▶ **PROBLEM TO SOLVE**: Pictures must be left out. Print the lines from the beginning of the material through the line holding "[877,433,1057,451] [68,457,1006,475] [68,481,276,499]", exactly and nothing else.

▶ **SOURCE MATERIAL**:

Segment Open

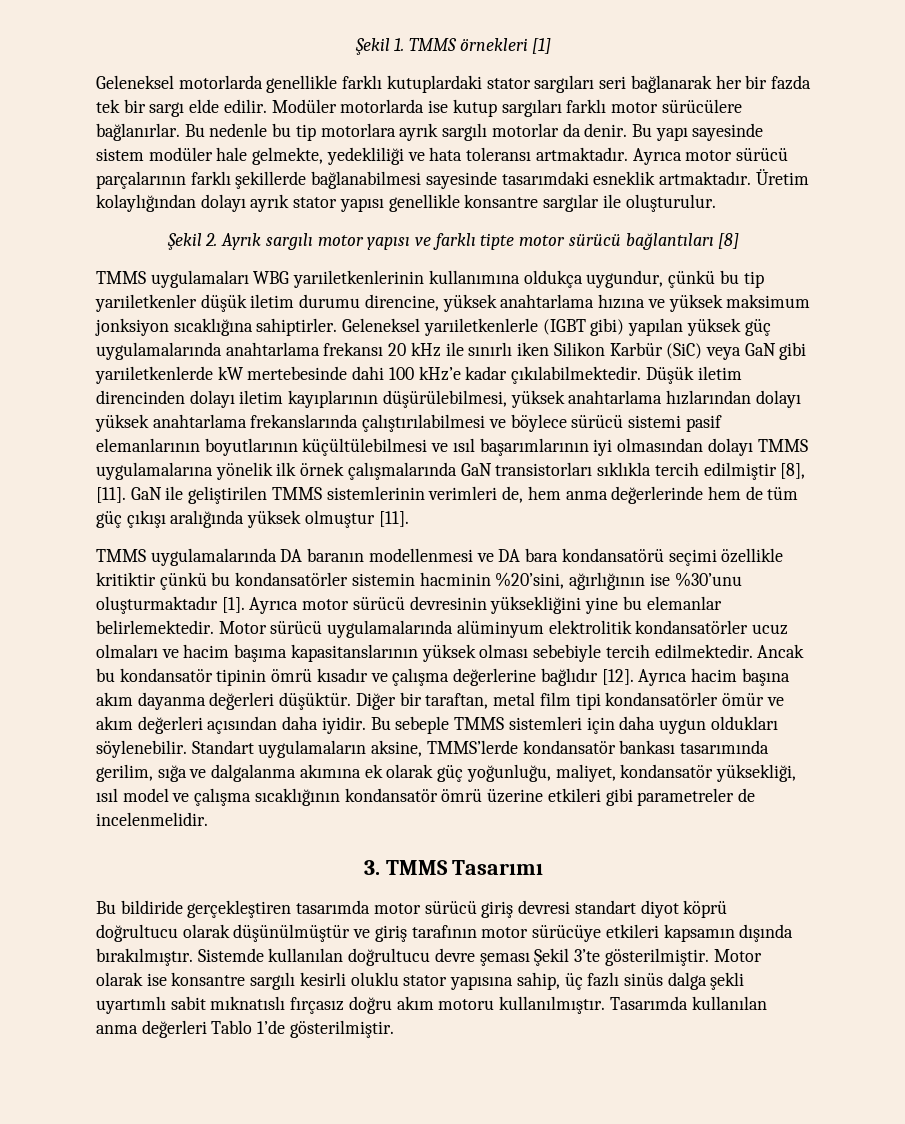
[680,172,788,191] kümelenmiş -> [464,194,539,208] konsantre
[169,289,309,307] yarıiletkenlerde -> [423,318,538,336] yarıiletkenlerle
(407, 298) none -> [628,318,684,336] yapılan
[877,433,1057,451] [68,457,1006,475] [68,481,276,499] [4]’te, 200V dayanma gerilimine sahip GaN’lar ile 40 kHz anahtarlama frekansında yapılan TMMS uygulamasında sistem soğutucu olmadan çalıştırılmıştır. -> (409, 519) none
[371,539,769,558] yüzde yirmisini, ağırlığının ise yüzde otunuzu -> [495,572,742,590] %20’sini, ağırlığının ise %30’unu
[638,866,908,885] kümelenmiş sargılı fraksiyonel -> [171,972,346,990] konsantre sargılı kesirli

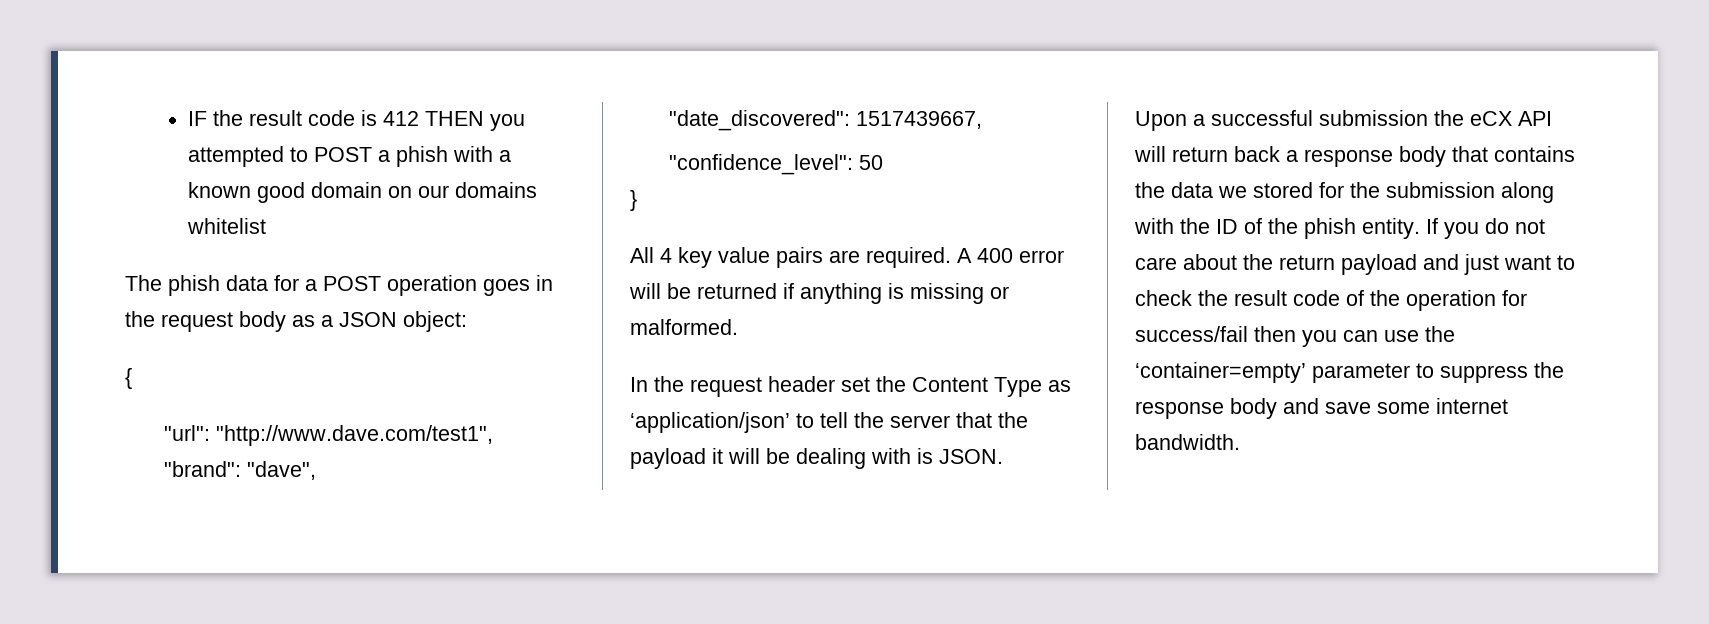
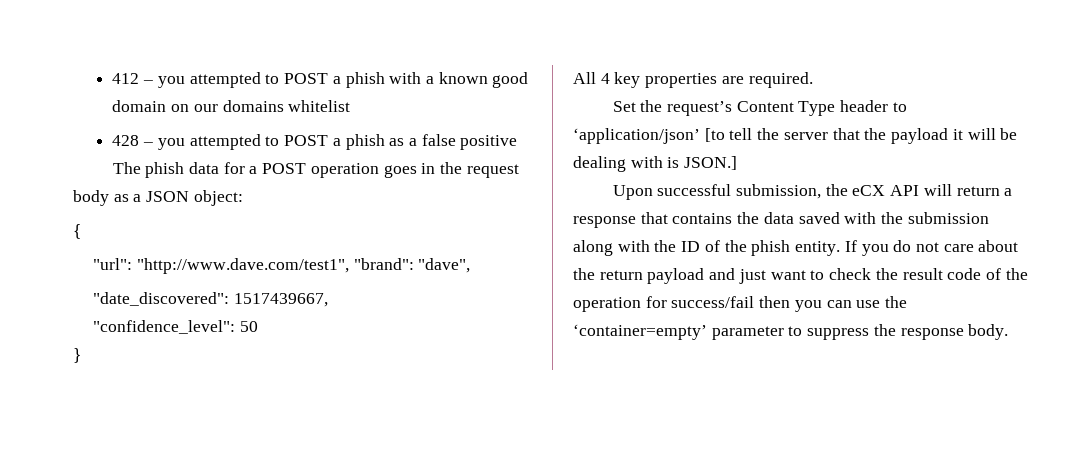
[187,110,484,126] IF the result code is 412 THEN -> [112,73,154,84] 412 –
(266, 226) none -> [112,134,518,150] // 428 – you attempted to POST a phish as a false positive
[718,247,823,268] value pairs -> [645,73,718,88] properties
[957,248,1064,263] [629,283,1009,304] [630,319,738,335] [630,376,1071,397] [630,412,814,433] A 400 error will be returned if anything is missing or malformed. // In the request header set the Content Type as ‘application/json’ to -> [612,100,907,116] [573,128,725,144] // Set the request’s Content Type header to ‘application/json’ [to
[939,449,1003,464] JSON. -> [684,156,738,170] JSON.]
[1193,110,1428,126] a successful submission -> [657,184,822,199] successful submission,
[1234,146,1280,162] back -> (1000, 191) none
[1399,146,1446,167] body -> (636, 222) none
[1218,182,1344,198] we stored for -> [798,212,877,224] saved with
[1230,398,1508,419] [1135,434,1240,450] body and save some internet bandwidth. -> [968,324,1009,340] body.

Segment Closed

▶ **TASK RESULT**:
[680,172,788,191] kümelenmiş -> [464,194,539,208] konsantre
[169,289,309,307] yarıiletkenlerde -> [423,318,538,336] yarıiletkenlerle
(407, 298) none -> [628,318,684,336] yapılan
[877,433,1057,451] [68,457,1006,475] [68,481,276,499] [4]’te, 200V dayanma gerilimine sahip GaN’lar ile 40 kHz anahtarlama frekansında yapılan TMMS uygulamasında sistem soğutucu olmadan çalıştırılmıştır. -> (409, 519) none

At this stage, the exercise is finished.